SAP helps you build a strong foundation for your IT infrastructure. SAP ERP enables organizations to optimize their critical business functions such as supplier relationship management, accounting and financials, and enterprise performance management. This extremely powerful ERP system gives business deep insights into many important areas of operations. It has been a very successful and tightly integrated solution for over two decades. However, newer innovations such as S/4 HANA and SAP Leonardo are more modular and vital for building an intelligent enterprise for the future. Organizations not integrating SAP solutions run the risk of reduced business agility and business process inefficiencies.
SAP integration technologies
Several SAP integration and interface technologies exist simultaneously, such as Intermediate Documents or IDOCS, Business Application Programming Interface (BAPI) and SAP Java Connector (JCo) that facilitate seamless integration between SAP and non-SAP applications. There are over 600 IDOcs for sending messages between systems and querying for information that are generally well supported across versions.
Service oriented architecture (SOA) stacks
As opposed to the expensive and cumbersome point-to-point approach to SAP integration that offers rapid point-to-point integration between two specific applications that fails to offer additional touch points and tight dependencies, service oriented architecture (SOA) stacks allows for the creation of a robust integration architecture through orchestration engines, application servers and enterprise service bus to support the most use cases. SOA integration architecture allows organizations to create, consolidate and deploy services in a cost-effective way without the need of procuring additional applications. However, SOA can involve higher integration costs and multiple products that may need to be deployed and configured.

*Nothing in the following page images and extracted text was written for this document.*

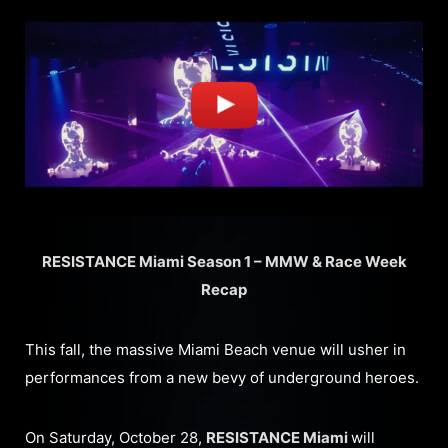
RESISTANCE Miami Season 1 – MMW & Race Week
Recap
This fall, the massive Miami Beach venue will usher in
performances from a new bevy of underground heroes.
On Saturday, October 28,
RESISTANCE Miami
will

Enterprise Service Bus (ESB) architecture
Enterprise Service Bus (ESB) architecture is an advances SAP integration approach that can manage traditional SOAs to effectively transmit messages between applications and components. It serves as a unifier to receive and send information to other application elements. Standalone ESBs eliminate the risks associated with many other integration scenarios, and as such is regarded as the optimal solution for SAP integration.

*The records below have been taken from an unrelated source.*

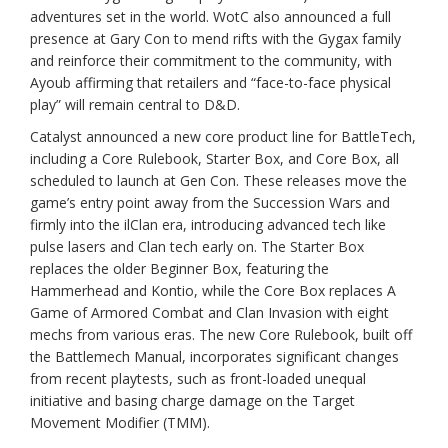
adventures set in the world. WotC also announced a full
presence at Gary Con to mend rifts with the Gygax family
and reinforce their commitment to the community, with
Ayoub affirming that retailers and “face-to-face physical
play” will remain central to D&D.
Catalyst announced a new core product line for BattleTech,
including a Core Rulebook, Starter Box, and Core Box, all
scheduled to launch at Gen Con. These releases move the
game’s entry point away from the Succession Wars and
firmly into the ilClan era, introducing advanced tech like
pulse lasers and Clan tech early on. The Starter Box
replaces the older Beginner Box, featuring the
Hammerhead and Kontio, while the Core Box replaces A
Game of Armored Combat and Clan Invasion with eight
mechs from various eras. The new Core Rulebook, built off
the Battlemech Manual, incorporates significant changes
from recent playtests, such as front-loaded unequal
initiative and basing charge damage on the Target
Movement Modifier (TMM).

SAP integration approaches
Integration is getting focus as businesses pursue a digital path to meet rapidly changing needs. Your integration path will depend upon the version of SAP your organization is running on. Below integration approaches are commonly followed by organizations all over the world.
Out of the box integration allows for readily usable integration components such as Master Data services and SAP Data Hub to easily connect a suite of applications.
Holistic integration utilizes integration solution advisory methodology (ISA-M) for end-to-end digitization. It makes use of a set of technology-agnostic integration use case patterns that can be mapped by enterprise architects to integration technologies in a customer context. It provides a collection of integration patterns for processes, data and IoT-centric integration data scenarios.
Open integration is essentially a pre-packaged integration scenario for integration enterprise apps as well as non-SAP data and processes.
AI-driven integration utilizes SAP processes’ embedded machine learning capabilities for providing content-based assistance and automation of processes.
Each integration style can be refined by use-case patterns and cross-use case patterns to leverage in-user or process-centric integration scenarios.
SAP cloud platform
SAP Cloud Platform Workflow can build or modify workflow applications rapidly. It provides for Master Data Service for master data integration by different cloud applications and Master Data Governance for enterprise-wide master data management. Its pre-built mediation capabilities allow for the aggregation, routing, signing and encryption of data. SAP Cloud Platform Business Rules can be used to externalize the business logic from the applications that the developers can use with the RESTful APIs.
Meeting ERP needs
A SAP development company can offer an enterprise multitude of applications such as SAP All-in-One, MySAP, SAP BusinessOne (a popular option for SMBs) and SAP ECC that can be adapted to meet a business’s ERP needs and make future integration in the cloud and hybrid landscape simpler. NetWeaver is the preferred tool for SAP ECC for moving data and triggering actions between SAP modules and third- party software.
SAP strategy with S/4 HANA
SAP landscape is continuously evolving and as business needs grow, SAP has begun moving toward Software as a Service (SaaS) model. A SAP application development company will need to accommodate future use cases to quickly build and integrate new apps with SAP for specific instances to create a solid implementation strategy. An important component of SAP strategy with S/4 HANA is the deployment of HANA Cloud Platform for SAP-certified third party platforms. Newer releases are integrated differently than the older ABAP-based releases. A trusted SAP development services company can bring much more value to an organization by ensuring appropriate integration solutions.
Future of SAP integration scenarios
SAP is also working on Process Visibility Dashboards and Scenario Models to provide end-to-end visibility across cloud, hybrid and on-premise landscapes for a comprehensive view of the processes in real time. Over time, SAP will support only HANA cloud platforms. Future public APIs will serve as the elementary basis to build integrations. Representational State Transfer (REST) and Open Data Protocol (oData) will become preferred protocols for these APIs.